New York Daily News

SNY booth turning 10

- — Martino

ATLANTA — Looking for a reminder that life races by at an alarming speed? Here’s one: On Monday, Gary Cohen, Ron Darling and Keith Hernandez will call their 10th Mets home opener together.

That’s right, SNY has completed its first decade. On Sunday, the acclaimed booth trio devoted a few minutes to reflection. First question: How long can fans expect the three broadcaste­rs to remain together?

“Ten years from now, I’ll be 71,” Hernandez said. “Hopefully, I’ll be doing the same thing. At an older age, I could scale back a little bit, but I certainly want to do this for another 10 years, minimum.”

“I’ll be here as long as they’ll have me,” said Cohen, 56. “If it ever stopped being fun, then that’s different. But I’ve been doing this 27 years with the Mets, and it hasn’t stopped being fun yet.”

And Darling, 54, who has added to his load in recent years with TBS and MLB Network jobs, is enjoying the life more than he expected.

“If you had asked me five years ago if I’d be in this job another 10 years, I’d have said absolutely not,” he said. “But now, I certainly see it as a possibilit­y. After you do something 10 years with people you like and respect, with the friendship­s you make, you could see doing it another 10 years.”

What would each be doing with his life, had SNY never existed? Cohen’s answer is simple — he would still be broadcasti­ng Mets games on radio.

“I’m a radio guy doing TV,” he says. “That’s how my brain works.”

It is possible that neither Darling nor Hernandez would be involved in baseball, if not for TV. They certainly wouldn’t be coaching, as many fans have wondered over the years. Hernandez dabbled, but lasted just half a summer at extended spring training in Port St.
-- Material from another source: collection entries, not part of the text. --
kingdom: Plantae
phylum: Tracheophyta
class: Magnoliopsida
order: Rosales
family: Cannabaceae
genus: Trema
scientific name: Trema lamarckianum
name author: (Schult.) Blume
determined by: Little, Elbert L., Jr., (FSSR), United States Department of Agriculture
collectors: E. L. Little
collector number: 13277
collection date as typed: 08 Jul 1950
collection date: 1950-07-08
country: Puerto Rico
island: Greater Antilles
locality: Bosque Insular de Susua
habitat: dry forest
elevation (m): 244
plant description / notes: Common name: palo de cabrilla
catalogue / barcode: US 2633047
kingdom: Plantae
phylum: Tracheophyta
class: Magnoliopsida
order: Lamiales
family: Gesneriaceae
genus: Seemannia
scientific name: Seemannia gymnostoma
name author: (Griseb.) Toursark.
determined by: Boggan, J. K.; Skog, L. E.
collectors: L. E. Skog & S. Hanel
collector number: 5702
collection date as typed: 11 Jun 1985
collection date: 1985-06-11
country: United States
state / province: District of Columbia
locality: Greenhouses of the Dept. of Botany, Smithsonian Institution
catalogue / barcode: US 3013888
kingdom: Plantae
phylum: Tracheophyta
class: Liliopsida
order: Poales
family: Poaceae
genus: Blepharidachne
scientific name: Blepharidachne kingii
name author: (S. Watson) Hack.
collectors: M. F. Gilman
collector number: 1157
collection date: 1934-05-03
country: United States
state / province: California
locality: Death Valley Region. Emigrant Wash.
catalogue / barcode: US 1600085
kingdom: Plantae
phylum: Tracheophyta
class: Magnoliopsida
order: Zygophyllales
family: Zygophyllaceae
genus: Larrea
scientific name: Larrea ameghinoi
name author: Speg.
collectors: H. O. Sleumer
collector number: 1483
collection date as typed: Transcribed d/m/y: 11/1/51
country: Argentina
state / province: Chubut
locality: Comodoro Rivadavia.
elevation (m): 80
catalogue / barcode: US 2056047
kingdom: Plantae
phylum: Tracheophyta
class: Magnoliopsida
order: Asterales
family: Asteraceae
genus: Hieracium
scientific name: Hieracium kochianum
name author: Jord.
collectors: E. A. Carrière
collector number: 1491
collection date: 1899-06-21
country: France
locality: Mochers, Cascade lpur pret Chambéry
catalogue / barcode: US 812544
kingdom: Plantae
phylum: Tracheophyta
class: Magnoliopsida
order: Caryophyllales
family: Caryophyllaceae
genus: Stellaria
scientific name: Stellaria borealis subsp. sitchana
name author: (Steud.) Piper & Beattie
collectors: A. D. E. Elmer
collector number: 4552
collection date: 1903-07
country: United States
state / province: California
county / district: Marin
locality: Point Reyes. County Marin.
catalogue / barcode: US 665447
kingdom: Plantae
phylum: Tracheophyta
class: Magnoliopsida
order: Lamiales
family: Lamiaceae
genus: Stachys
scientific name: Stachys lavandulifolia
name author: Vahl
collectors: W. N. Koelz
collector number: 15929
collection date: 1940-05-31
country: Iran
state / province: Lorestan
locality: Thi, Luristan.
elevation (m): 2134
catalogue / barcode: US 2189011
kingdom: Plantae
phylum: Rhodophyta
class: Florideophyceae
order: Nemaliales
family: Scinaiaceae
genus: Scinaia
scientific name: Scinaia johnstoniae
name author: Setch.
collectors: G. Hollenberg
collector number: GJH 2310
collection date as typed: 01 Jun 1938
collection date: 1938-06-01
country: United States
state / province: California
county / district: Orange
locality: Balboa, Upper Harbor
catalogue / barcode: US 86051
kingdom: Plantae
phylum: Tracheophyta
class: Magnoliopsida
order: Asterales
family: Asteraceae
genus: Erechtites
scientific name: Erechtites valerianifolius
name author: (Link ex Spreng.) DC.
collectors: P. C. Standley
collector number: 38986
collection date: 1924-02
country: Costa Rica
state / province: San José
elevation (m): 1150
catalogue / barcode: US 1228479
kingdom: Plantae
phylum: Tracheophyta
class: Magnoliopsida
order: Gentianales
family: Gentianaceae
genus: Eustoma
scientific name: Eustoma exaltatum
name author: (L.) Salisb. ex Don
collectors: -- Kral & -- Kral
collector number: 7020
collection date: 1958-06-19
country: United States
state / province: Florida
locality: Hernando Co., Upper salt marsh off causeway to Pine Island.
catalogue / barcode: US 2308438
Lucie.

“Extended spring training is the salt mines,” he said. “It just wasn’t for me, that’s all there was to it.

“I just really didn’t want to go back to the minor leagues, and the buses again.

“My dream was to go to graduate school, teach, do something academic,” Darling said. “I just don’t have the patience it takes to coach young men.”

Instead, he found a vocation that fits, as have his two longtime partners.

“If for some reason we weren’t here, we’d still be watching baseball games,” Cohen said. “And talking to ourselves.”